Books
Deborah Levy’s Real Estate

Real Estate
(Bloomsbury Publishing, 2021)
How unusual to ponder the possible advantages of relinquishing real property for the protracted existence of rootless tenancy, an eclipsed legacy to leave for one’s children, and the mere act of dreaming about home rather than owning it. What kind of “feminist” would rather be labeled, according to real estate terminology, as “chattel real,” rather than flipping that metaphor literally to “lord of the land?” With all the privileges and advantages real estate offers for wealth building, why just daydream about it if one has book advances and award money to buy a little security?
These are questions inevitably raised, but not resolved, in Deborah Levy’s third book in a contemplative memoir series, Real Estate. Her provocative installment explores what it means to be a woman writer who chooses the life of the mind instead of the life of a mortgage and the goal of reconveyance, the step toward freehold estate upon rich soil bequeathed in perpetuity (so long as tax obligations are met.) She longs for such privilege, though not without question. Yet she accepts her choice of literary estate versus real property portfolio. Sketched within the legacy of Virginia Woolf, Georgia O’Keeffe, James Baldwin, Marguerite Duras, Simone de Beauvoir, Levy pays homage to these historically enshrined authors/artists who selected literary legacies (or in Baldwin’s case, never had the option) over the more common aspiration for assured real property. Her writing deserves a place in history as significant as these above-mentioned authors. But some of them have had both real property and a literary legacy. They were never handed that deck of cards where a choice between the luxury of home ownership or literary freedom existed. They had both.
For an author-mother, this choice (or is it a choice?) holds far more risk than what rests on the surface of her eloquent and thoughtful prose. Levy is one of the small percentage of writers who possess literary royalties to bequeath to her daughters. Virginia Woolf, furthermore, had property with which she need not worry about the consequences. Her dilemmas were many, but certainly not real property and financial security. Of course, like Levy, Woolf wrote about the trauma of a woman writer gaining access to a room of one’s own and the mere space and validation to write and be considered a writer of ambition. Ambition: that filthy word, historically, for a woman writer to use, or any woman who conveys substantial goals. Levy interrogates these subjects at the moment she divorces her husband, her youngest daughter leaves her nest, and she relinquishes a stable home life for the peripatetic journey of travel and a most prestigious writer’s fellowship at Columbia University’s Institute for Ideas and Imagination—all at the turn of her 60th year on earth. Guts, no doubt.

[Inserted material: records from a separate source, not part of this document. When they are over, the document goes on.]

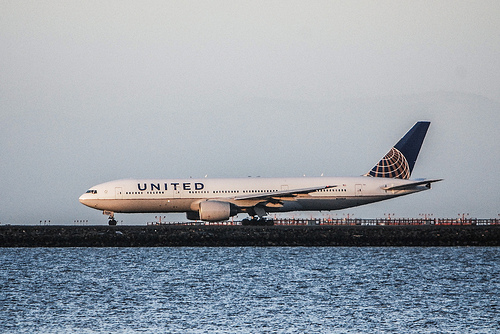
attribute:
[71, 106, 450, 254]
plane — passenger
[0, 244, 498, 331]
water — blue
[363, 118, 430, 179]
tail — blue, yellow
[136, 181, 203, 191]
writing — "united"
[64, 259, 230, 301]
water — calm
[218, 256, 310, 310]
wave — small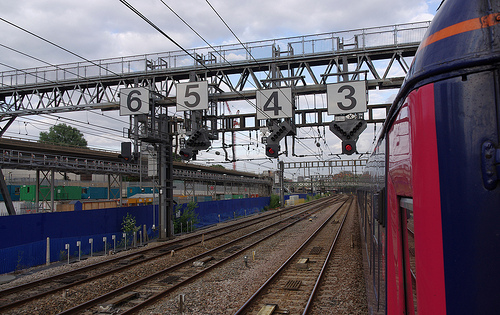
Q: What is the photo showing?
A: It is showing a walkway.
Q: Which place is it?
A: It is a walkway.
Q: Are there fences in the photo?
A: Yes, there is a fence.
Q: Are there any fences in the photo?
A: Yes, there is a fence.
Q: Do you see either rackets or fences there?
A: Yes, there is a fence.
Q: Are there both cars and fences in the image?
A: No, there is a fence but no cars.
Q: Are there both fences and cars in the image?
A: No, there is a fence but no cars.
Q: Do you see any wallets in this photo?
A: No, there are no wallets.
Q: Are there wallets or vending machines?
A: No, there are no wallets or vending machines.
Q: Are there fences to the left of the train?
A: Yes, there is a fence to the left of the train.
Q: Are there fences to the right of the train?
A: No, the fence is to the left of the train.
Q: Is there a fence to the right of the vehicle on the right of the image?
A: No, the fence is to the left of the train.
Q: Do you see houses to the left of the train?
A: No, there is a fence to the left of the train.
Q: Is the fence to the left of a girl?
A: No, the fence is to the left of the train.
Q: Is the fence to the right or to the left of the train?
A: The fence is to the left of the train.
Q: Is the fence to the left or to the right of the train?
A: The fence is to the left of the train.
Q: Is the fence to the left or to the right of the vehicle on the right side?
A: The fence is to the left of the train.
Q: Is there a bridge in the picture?
A: Yes, there is a bridge.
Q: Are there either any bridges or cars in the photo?
A: Yes, there is a bridge.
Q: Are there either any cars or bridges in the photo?
A: Yes, there is a bridge.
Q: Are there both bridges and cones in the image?
A: No, there is a bridge but no cones.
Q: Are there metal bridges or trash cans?
A: Yes, there is a metal bridge.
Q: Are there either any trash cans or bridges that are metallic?
A: Yes, the bridge is metallic.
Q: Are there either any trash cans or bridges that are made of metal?
A: Yes, the bridge is made of metal.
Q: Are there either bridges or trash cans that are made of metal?
A: Yes, the bridge is made of metal.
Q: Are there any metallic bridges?
A: Yes, there is a metal bridge.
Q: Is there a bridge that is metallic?
A: Yes, there is a bridge that is metallic.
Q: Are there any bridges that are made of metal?
A: Yes, there is a bridge that is made of metal.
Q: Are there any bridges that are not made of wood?
A: Yes, there is a bridge that is made of metal.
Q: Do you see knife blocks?
A: No, there are no knife blocks.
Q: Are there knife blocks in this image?
A: No, there are no knife blocks.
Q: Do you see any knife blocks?
A: No, there are no knife blocks.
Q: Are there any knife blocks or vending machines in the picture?
A: No, there are no knife blocks or vending machines.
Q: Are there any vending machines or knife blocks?
A: No, there are no knife blocks or vending machines.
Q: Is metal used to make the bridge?
A: Yes, the bridge is made of metal.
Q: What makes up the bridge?
A: The bridge is made of metal.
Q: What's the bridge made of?
A: The bridge is made of metal.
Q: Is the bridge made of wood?
A: No, the bridge is made of metal.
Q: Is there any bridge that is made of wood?
A: No, there is a bridge but it is made of metal.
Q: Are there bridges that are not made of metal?
A: No, there is a bridge but it is made of metal.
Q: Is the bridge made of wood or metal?
A: The bridge is made of metal.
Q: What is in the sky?
A: The clouds are in the sky.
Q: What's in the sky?
A: The clouds are in the sky.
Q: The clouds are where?
A: The clouds are in the sky.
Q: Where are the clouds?
A: The clouds are in the sky.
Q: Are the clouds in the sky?
A: Yes, the clouds are in the sky.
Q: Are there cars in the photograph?
A: No, there are no cars.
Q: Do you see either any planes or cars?
A: No, there are no cars or planes.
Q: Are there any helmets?
A: No, there are no helmets.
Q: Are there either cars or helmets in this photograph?
A: No, there are no helmets or cars.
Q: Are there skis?
A: No, there are no skis.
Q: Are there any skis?
A: No, there are no skis.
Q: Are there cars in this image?
A: No, there are no cars.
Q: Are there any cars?
A: No, there are no cars.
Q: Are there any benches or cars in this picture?
A: No, there are no cars or benches.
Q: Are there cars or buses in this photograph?
A: No, there are no cars or buses.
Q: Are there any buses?
A: No, there are no buses.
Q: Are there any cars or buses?
A: No, there are no buses or cars.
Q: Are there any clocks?
A: No, there are no clocks.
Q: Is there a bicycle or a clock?
A: No, there are no clocks or bicycles.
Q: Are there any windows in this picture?
A: Yes, there is a window.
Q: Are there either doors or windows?
A: Yes, there is a window.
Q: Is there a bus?
A: No, there are no buses.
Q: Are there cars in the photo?
A: No, there are no cars.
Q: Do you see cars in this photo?
A: No, there are no cars.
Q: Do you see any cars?
A: No, there are no cars.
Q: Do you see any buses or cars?
A: No, there are no cars or buses.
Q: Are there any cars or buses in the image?
A: No, there are no cars or buses.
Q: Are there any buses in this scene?
A: No, there are no buses.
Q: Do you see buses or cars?
A: No, there are no buses or cars.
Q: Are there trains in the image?
A: Yes, there is a train.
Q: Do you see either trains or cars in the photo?
A: Yes, there is a train.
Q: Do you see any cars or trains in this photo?
A: Yes, there is a train.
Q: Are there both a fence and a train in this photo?
A: Yes, there are both a train and a fence.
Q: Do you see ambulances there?
A: No, there are no ambulances.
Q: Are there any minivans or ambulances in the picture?
A: No, there are no ambulances or minivans.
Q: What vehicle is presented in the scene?
A: The vehicle is a train.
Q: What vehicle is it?
A: The vehicle is a train.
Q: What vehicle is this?
A: This is a train.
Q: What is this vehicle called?
A: This is a train.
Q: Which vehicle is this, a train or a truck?
A: This is a train.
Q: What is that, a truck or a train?
A: That is a train.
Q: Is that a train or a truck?
A: That is a train.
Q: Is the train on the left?
A: No, the train is on the right of the image.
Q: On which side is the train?
A: The train is on the right of the image.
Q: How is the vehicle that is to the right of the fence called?
A: The vehicle is a train.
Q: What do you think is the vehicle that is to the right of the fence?
A: The vehicle is a train.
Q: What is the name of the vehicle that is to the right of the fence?
A: The vehicle is a train.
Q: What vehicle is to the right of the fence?
A: The vehicle is a train.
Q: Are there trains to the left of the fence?
A: No, the train is to the right of the fence.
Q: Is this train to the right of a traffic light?
A: No, the train is to the right of the fence.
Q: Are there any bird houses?
A: No, there are no bird houses.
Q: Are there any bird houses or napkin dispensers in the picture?
A: No, there are no bird houses or napkin dispensers.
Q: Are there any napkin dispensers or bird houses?
A: No, there are no bird houses or napkin dispensers.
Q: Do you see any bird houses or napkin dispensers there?
A: No, there are no bird houses or napkin dispensers.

Born in South Africa (now living in London) and growing up with a strong sense of justice she attained through her South African father—a member of the anti-Apartheid African National Congress—Levy migrates toward philosophical filmmakers such as Derek Jarman, and the ambiguities of modernist writers as political thinkers. A playwright and a prose writer, she rose to fame later in life, but never “commercial” fame. She has attained a Lannan Literary Fellowship and a Prix Femina étranger; she has been shortlisted for the Man Booker Prize and many more accolades (what serious writer doesn’t dream of such “unreal” capital?). A prolific novelist and playwright for the Royal Shakespeare Company, she certainly has an enviable legacy that could make her intellectual property rival another stable but unsatisfied job holder or owner of personal real property. A person of influence, Levy’s is a legacy about which many can only fantasize.
Aware of her literary power and success, despite the steep climb and obstacles not faced by her male counterparts, she has (sort of) made peace with her literary unreal estate. A prolific and promiscuous reader, she dubs her body of writing as her version of real estate, in which many authors would find comfort. She also thinks of her book collection as real property (not chattel). Levy returns to a known thinker about home and the psychological value of space in one’s life; she repeatedly cites Gaston Bachelard. In The Poetics of Space (1958), he reminds: “If I were asked to name the chief benefit of the house, I should say: the house shelters daydreaming … the house allows one to dream in peace.” Levy is aware of the pain of not having that home of her own in which to dream. She aches:
It was not lost on me that quite a few middle-class people my age had paid off their mortgages and owned at least one house elsewhere. I’d go to dinner parties and someone would announce they were leaving the next day for their pile in France or Italy—or, and this was one that hurt most, they were off to write in a magical modernist pavilion specially built for them in the English countryside. Meanwhile, I was returning to the grim Corridors of Love, which still has not been repaired.
Deborah Levy possesses a sense of wavering some might render a trick or obsession with philosophical ambivalence. A spattering of contemporary writers abscond with such mimicry. Levy offers an honesty, which necessitates the modernist or post-World War II/post-Vietnam War style of ambiguity, rather than using the form as a gimmick. She takes the more noble route. Such is the hand of cards her generation of writers has been dealt. Her style takes its own form of real proper roots.